Alternatives considered
Alternative 1: Dynamic/user-defined taxonomy
Pros:- Users could create custom life domains.
- More flexible categorization.
- No shared vocabulary across reflections for cross-user analytics.
- Increases UI complexity (taxonomy management).
- Harder to tune classification and scoring when categories are unbounded.
- Violates 0-user operating principle: add complexity only where there’s measured need.
Alternative 2: Single scoring path (pre-computed only)
Pros:- Simpler — one source of truth for scores.
- No runtime computation on read path.
- Cannot support namespace-filtered views (mobile shows scores scoped to selected namespaces).
- Would require pre-computing scores for every namespace combination.
Alternative 3: Upstream classification only (no deterministic fallback)
Pros:- Higher-quality classifications from LLM.

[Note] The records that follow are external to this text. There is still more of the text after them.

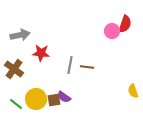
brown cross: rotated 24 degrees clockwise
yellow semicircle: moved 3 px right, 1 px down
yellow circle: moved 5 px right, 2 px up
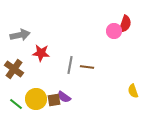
pink circle: moved 2 px right
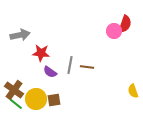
brown cross: moved 21 px down
purple semicircle: moved 14 px left, 25 px up
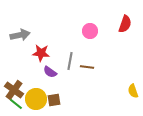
pink circle: moved 24 px left
gray line: moved 4 px up
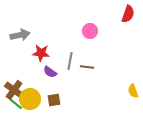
red semicircle: moved 3 px right, 10 px up
yellow circle: moved 6 px left
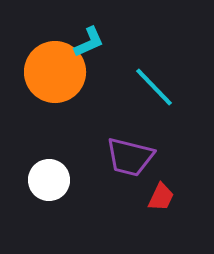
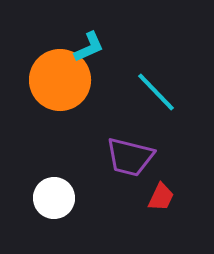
cyan L-shape: moved 5 px down
orange circle: moved 5 px right, 8 px down
cyan line: moved 2 px right, 5 px down
white circle: moved 5 px right, 18 px down
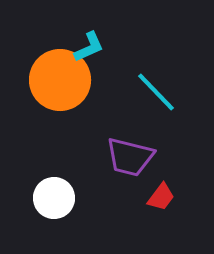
red trapezoid: rotated 12 degrees clockwise
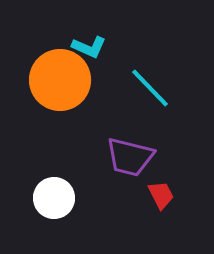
cyan L-shape: rotated 48 degrees clockwise
cyan line: moved 6 px left, 4 px up
red trapezoid: moved 2 px up; rotated 64 degrees counterclockwise
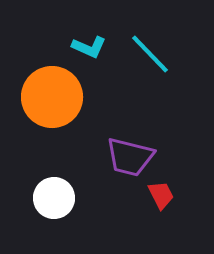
orange circle: moved 8 px left, 17 px down
cyan line: moved 34 px up
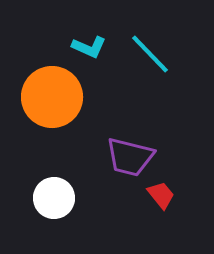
red trapezoid: rotated 12 degrees counterclockwise
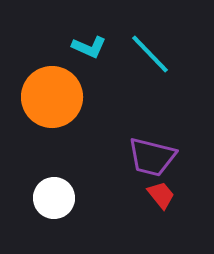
purple trapezoid: moved 22 px right
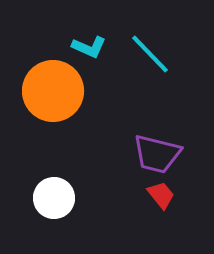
orange circle: moved 1 px right, 6 px up
purple trapezoid: moved 5 px right, 3 px up
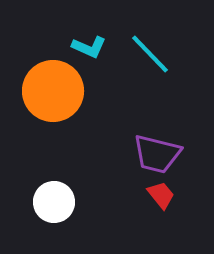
white circle: moved 4 px down
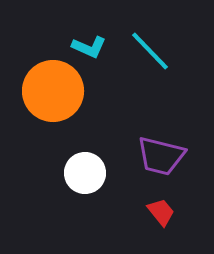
cyan line: moved 3 px up
purple trapezoid: moved 4 px right, 2 px down
red trapezoid: moved 17 px down
white circle: moved 31 px right, 29 px up
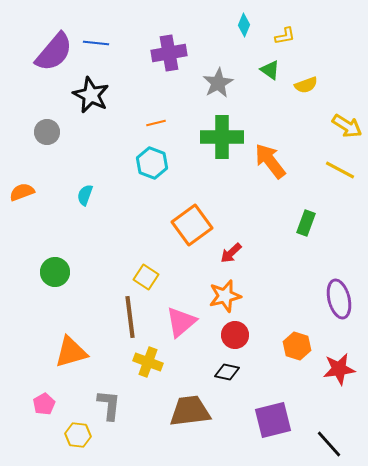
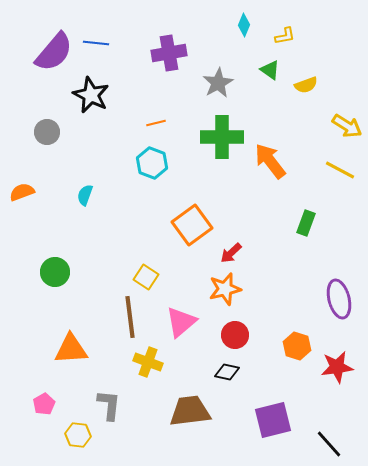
orange star: moved 7 px up
orange triangle: moved 3 px up; rotated 12 degrees clockwise
red star: moved 2 px left, 2 px up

- Simpler code — no regex patterns to maintain.
- Facts ingested without LLM aspect tags (e.g., legacy data, fallback paths) would have no aspect associations.
- Regex provides a baseline that catches obvious domain signals even when LLM tags are absent.
- Hybrid approach allows graceful degradation.
Alternative 4: Post-hoc tagging (classify after facts are active)
Pros:- Simpler ingestion pipeline — no staging column needed.
- Breaks the temporal fact lifecycle — aspect associations would appear before fact activation.
- Race condition: aspects could reference facts that are later rejected during patch review.
- Staging column aligns with existing patch-based promotion pattern.
Consequences
Benefits:- Users can navigate their knowledge graph by life domain, seeing depth and gaps at a glance.
- Fixed taxonomy enables consistent cross-reflection analytics and future comparative features.
- Hybrid classification provides resilience — deterministic patterns cover the baseline, LLM tags add precision.
- Dual scoring supports both pre-computed dashboard reads and runtime namespace-filtered mobile views.
- Seeded aspects ensure every reflection has a complete aspect grid from creation, even before any facts exist.
- 14 regex patterns require maintenance as domain definitions evolve.
- Scoring weight tuning (saturation thresholds, dimension weights) is a new parameter surface.
- Namespace-aware mobile queries add JOIN complexity to the read path.
- Two tables add to the schema surface.
Implementation notes
- Taxonomy definition lives in
@reflection/schemas. - Classification logic is pure functions with no I/O or db/vendor imports.
- Scoring formula uses weights: volume 40%, entities 25%, diversity 20%, confidence 15%.
- DB operations split into read (aspects, scores, detail) and admin (seeding, insertion, recomputation) following the query segregation pattern.
- API routes provide list and detail endpoints with auth + role middleware.
- Mobile scoring computes at query time scoped to namespace array, using the same formula as the pre-computed path.